Now, don’t get me wrong. I think there is a place for a celebration of smaller films, and I’m not saying they need to focus solely on blockbusters, but at least some semblance of objectivity on the matter would be nice. If they’re not willing to take these movies seriously, I think they really should just deal with the fact that their ratings will be lower. As far as this “consolation prize,” I’d much rather have one that isn’t such a blatant cash grab.
Doll: The Academy Awards have such a long tradition of nominating what I call “boring, safe films” since the beginning. Even as the Academy slowly becomes younger and more diverse, that’s one Hollywood tradition I doubt will ever change.
Now, with this new system, maybe WE have the power to change it.

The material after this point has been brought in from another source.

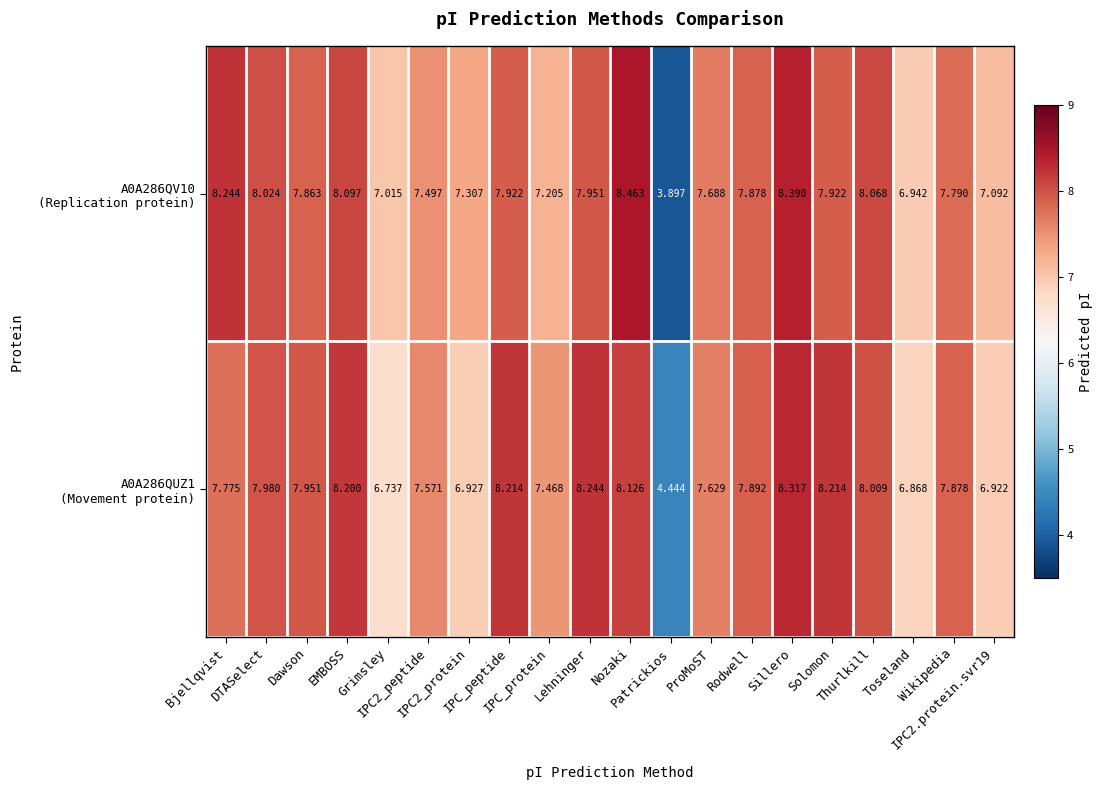

What is the minimum value shown in the chart?

3.9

First off, let me say all Best Picture contenders, including Animated and “Popular,” should all be at the end of the show. It is an insult to choose a Best Oscar quality animated film and then show that towards the beginning of the show. I assume this new category will slip between the other two “Best Picture” categories, but before director, actor, and actress. But, think of it this way. If most people are tuning in to see a movie they actually watched, would there not be enough pressure to say, in five to ten years, make this category the final award? If that’s what people are really tuning into?
Joseph, Would it help if they called Best Picture, “Best Indie Picture” or “Best Picture No One Saw?” For me, this new category sounds like all that matters, being a Blockbuster man who actually avoids movies after they are nominated, as I realized if a movie is good enough for an Oscar, it’s too boring for me.
Jammer: You make a valid point. I suppose in my mind I see this as nothing but duct tape help solve a much bigger problem. This feels like a disingenuous move on their part, and it’s so blatantly transparent, it’s hard not to be a little bit insulted by it, on some level. From my perspective, if they really want to solve their ratings problem, they need to consider a complete overhaul of their culture, and if they choose not to, they’ll have to accept that they’ll risk being obsolete — At least that’s what I think.
But to basically force change here in hopes that it eventually sways the Academy in its direction once they see ratings…while cool, I think it still does a disservice. Because all of a sudden it becomes less about recognizing the actual skill and talent going into the film, and more about getting the ratings. After talking this all through, that’s my biggest gripe. This seems to just reveal that they genuinely don’t think these movies take as much skill and care as those safe movies you mentioned, and this new award will further perpetuate that, making it impossible for them to be taken seriously.
Doll: It is an insult, I agree. But I just can’t realistically see it changing any other way, which is where we disagree. And if in the meantime I have the chance to root for films like Mission: Impossible – Fallout or Game Night, then I may actually watch those snooty awards, with a hope for change. Even if Black Panther, the most deserving Blockbuster of the year gets a Best Picture nomination under the old rules, I’d still bet it would never win. It’s all an act that they care about these deserving movies at all.